Namibia itself was everything I hoped for and more. I especially enjoyed the scenic but less populous areas like Etosha, Sandwich Harbour, and Sossusvlei. The beauty of the country captured my heart and it was so diverse ranging from an ocean crashing into sand dunes to rocky hills to free roaming wild animals on the savannah. Sometimes it was enough for me just to sit out at a lodge and be amazed at my surroundings. Other times, I enjoyed more actively engaging with my environment in places like Twyfelfontein and Deadvlei. Throughout the country, I was enveloped in a wonderful and rare sense of serenity.
With one exception, all the lodges where I stayed were amazing- stylish and comfortable but perfectly grounded with their natural surroundings. I don't know if I've ever eaten as well as I did during this trip... but I am sure I've never drank as much wine, LOL. (it was fortunate that my stomach did not act up on this trip as it had on several occasions when I was on trips with alcoholic beverages included)

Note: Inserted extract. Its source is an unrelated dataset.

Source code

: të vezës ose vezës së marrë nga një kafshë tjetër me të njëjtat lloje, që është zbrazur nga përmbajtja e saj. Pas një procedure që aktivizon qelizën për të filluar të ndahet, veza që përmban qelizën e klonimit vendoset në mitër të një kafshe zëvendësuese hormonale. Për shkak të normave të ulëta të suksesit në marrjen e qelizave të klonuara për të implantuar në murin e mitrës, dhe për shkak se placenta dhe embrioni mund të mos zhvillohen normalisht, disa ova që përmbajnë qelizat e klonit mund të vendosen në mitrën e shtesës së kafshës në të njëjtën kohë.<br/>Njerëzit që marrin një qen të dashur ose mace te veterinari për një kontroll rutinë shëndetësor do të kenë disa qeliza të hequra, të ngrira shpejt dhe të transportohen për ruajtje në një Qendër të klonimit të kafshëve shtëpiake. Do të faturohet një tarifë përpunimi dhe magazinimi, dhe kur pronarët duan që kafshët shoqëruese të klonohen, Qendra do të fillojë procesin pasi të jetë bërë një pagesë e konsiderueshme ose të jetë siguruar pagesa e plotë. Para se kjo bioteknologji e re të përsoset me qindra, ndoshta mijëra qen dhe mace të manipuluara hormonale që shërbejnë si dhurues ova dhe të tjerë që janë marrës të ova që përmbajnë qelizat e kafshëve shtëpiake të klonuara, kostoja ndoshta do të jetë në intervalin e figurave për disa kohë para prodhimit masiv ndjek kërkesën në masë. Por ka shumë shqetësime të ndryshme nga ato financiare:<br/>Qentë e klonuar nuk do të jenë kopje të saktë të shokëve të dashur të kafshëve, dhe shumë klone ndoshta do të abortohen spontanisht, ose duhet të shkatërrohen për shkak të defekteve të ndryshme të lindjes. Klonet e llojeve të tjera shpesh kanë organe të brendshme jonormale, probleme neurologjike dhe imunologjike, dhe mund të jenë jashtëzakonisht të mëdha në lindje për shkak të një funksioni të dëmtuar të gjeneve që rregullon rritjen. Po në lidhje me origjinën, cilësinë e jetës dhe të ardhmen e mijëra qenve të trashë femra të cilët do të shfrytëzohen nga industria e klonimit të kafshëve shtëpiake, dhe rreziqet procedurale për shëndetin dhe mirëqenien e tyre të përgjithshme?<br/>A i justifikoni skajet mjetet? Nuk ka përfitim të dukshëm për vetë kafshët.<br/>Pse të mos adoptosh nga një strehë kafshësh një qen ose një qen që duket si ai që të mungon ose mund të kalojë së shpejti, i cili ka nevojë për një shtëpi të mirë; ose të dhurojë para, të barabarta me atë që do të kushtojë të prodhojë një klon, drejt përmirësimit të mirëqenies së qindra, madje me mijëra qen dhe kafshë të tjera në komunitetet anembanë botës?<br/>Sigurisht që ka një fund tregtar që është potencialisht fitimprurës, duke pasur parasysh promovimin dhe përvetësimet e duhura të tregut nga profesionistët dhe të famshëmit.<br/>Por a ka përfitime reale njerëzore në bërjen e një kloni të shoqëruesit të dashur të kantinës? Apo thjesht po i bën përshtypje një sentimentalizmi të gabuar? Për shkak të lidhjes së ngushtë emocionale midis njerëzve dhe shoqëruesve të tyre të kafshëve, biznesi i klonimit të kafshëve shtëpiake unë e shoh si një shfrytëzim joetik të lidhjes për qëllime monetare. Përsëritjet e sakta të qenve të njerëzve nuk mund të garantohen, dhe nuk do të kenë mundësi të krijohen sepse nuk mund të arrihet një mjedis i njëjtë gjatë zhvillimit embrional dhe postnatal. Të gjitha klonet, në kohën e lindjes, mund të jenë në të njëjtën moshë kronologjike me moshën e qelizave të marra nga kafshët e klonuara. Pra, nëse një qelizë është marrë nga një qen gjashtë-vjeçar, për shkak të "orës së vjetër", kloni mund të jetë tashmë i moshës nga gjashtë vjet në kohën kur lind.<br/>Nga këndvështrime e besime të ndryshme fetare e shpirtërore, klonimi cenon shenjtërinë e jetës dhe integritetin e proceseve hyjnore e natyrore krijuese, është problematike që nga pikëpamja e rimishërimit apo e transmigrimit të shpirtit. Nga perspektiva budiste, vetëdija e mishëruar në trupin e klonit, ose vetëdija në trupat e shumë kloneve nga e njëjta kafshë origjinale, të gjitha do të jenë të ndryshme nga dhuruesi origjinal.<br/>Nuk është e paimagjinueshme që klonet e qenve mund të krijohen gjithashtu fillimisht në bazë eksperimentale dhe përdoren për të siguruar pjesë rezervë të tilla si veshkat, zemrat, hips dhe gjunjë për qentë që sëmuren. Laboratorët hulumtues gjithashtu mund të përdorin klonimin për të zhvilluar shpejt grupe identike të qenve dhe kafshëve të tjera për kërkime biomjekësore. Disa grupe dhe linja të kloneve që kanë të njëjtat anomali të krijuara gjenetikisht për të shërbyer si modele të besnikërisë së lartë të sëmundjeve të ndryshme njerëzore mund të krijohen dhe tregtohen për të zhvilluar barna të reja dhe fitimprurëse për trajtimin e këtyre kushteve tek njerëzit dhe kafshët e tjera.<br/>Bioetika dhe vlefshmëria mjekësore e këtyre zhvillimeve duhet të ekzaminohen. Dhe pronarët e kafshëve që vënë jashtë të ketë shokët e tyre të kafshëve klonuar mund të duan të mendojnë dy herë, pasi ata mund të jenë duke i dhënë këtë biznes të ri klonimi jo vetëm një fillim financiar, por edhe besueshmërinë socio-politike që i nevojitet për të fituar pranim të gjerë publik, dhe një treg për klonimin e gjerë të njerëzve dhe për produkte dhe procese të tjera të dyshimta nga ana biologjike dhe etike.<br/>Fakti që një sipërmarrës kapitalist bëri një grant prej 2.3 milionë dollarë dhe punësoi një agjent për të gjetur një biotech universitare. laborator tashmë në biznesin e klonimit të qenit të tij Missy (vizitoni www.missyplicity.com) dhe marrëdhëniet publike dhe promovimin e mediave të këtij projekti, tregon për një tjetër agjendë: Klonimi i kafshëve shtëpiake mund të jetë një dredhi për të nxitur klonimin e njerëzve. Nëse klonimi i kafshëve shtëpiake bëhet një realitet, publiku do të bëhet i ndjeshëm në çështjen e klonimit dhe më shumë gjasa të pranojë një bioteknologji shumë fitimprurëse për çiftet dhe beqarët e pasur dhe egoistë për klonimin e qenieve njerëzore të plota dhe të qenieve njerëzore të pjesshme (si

It's impossible to think about my latest travel adventure without recalling my guide, H. I am incredibly grateful for everything he did to ensure that I had the best trip possible- especially kinda sorta pushing me to reschedule the Sandwich Harbor tour when I was stubbornly trying to run away from it. This was one of the most relaxing trips I have ever taken because I did not have to concern myself with any mundane details like transportation or food. But I am not sure if I can ever take a solo guided tour again, anywhere, at least not any time in the near future because I feel like I'd constantly be comparing any other guide to H and it would be ridiculously hard for anyone to measure up to those memories. I had mentioned to H possibly taking another tour with him- either to more remote parts of Namibia or to Botswana/ Victoria Falls, so maybe that's a possibility.

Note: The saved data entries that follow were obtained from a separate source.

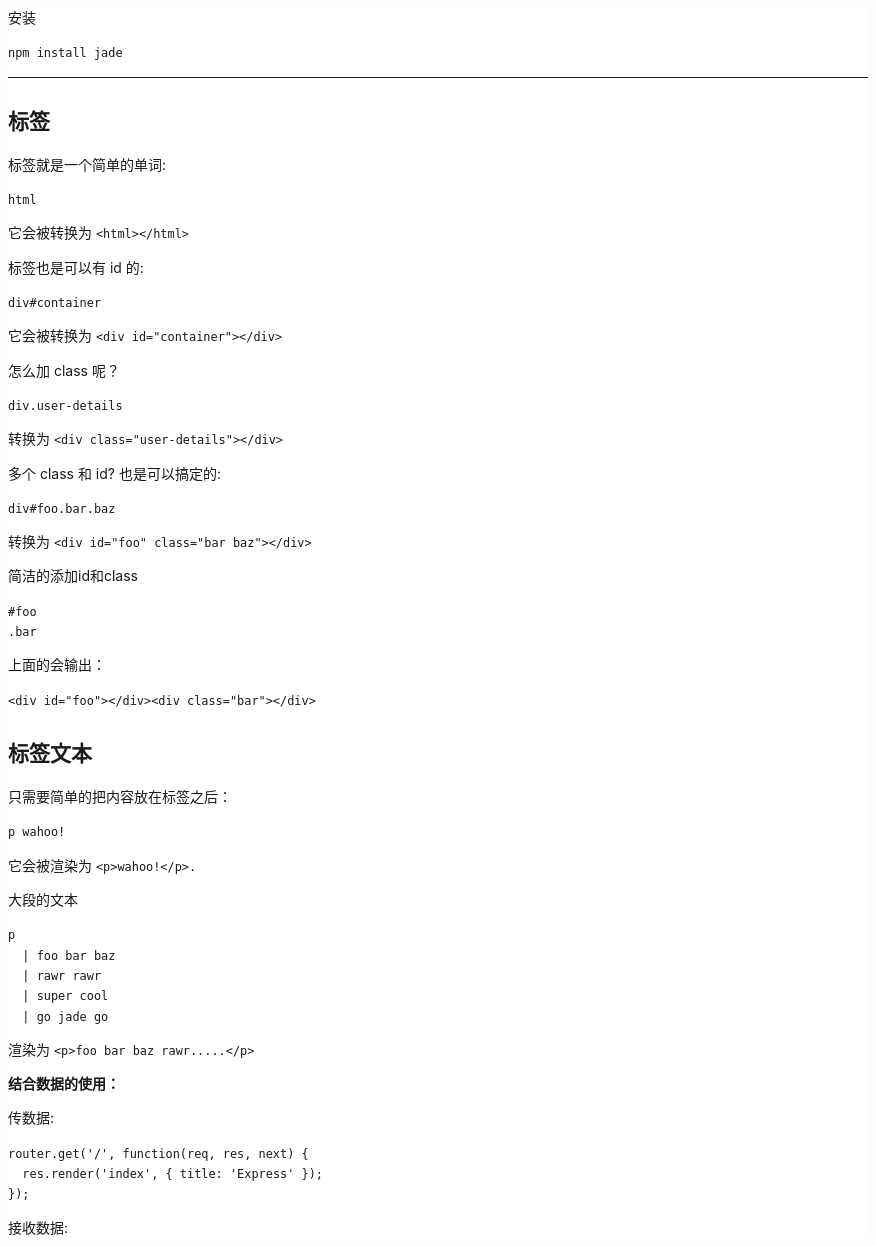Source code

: 安装


    npm install jade
************************************************************
## 标签
标签就是一个简单的单词:  

    html
它会被转换为 `<html></html>`  

标签也是可以有 id 的:

    div#container
它会被转换为 `<div id="container"></div>`

怎么加 class 呢？

    div.user-details
转换为 `<div class="user-details"></div>`

多个 class 和 id? 也是可以搞定的:

    div#foo.bar.baz
转换为 `<div id="foo" class="bar baz"></div>`

简洁的添加id和class

    #foo
    .bar
上面的会输出：

    <div id="foo"></div><div class="bar"></div>

## 标签文本
只需要简单的把内容放在标签之后：

    p wahoo!
它会被渲染为 `<p>wahoo!</p>.`

大段的文本

    p
      | foo bar baz
      | rawr rawr
      | super cool
      | go jade go

渲染为 `<p>foo bar baz rawr.....</p>`

**结合数据的使用：**

传数据:

    router.get('/', function(req, res, next) {
      res.render('index', { title: 'Express' });
    });
接收数据:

I find myself missing H, which is not a surprise... considering I told him twice that I would. But it's not in a weepy, clingy, "OMG my life is awful because he's not here and I desperately want to hear from him" way. Mostly, I find myself content to smile at little things I remember and at all the laughs we shared. Sometimes I wonder what he is doing half a world away... as in what cool place is he currently taking people. I felt a special connection with him beyond what I would have expected, but maybe that's just me being stupid. It probably sounds super corny but it just makes me happy that he is in the world, and that I was fortunate enough to cross his path... at least for 11 days of my life.
When we exchanged goodbyes at Windhoek airport, I truly never expected to hear from H again. I was sure that was it. But in the process of writing this blog, I felt compelled to message him a couple of times to express my gratitude. I didn't want anything in return, and was pleasantly shocked when he responded with some kind words. So maybe we'll stay in touch, I don't know; honestly, I can't fret too much about it because it's not entirely up to me. The only thing I am sure of is that I think of him often (as I predicted), and I hope with all my heart that he is having amazing experiences with the lucky tourists on whatever adventures he is currently leading...and that everything in his life will work out according to his hopes and dreams. Every now and then, I pick up the jewel of a wooden keychain he gave me on the last day and cradle it gently in my hand; in those moments, it really doesn't matter if I ever hear from him again. I am simply grateful for the joy he inspired in me, and for the fabulous time I spent in the gorgeous country of Namibia.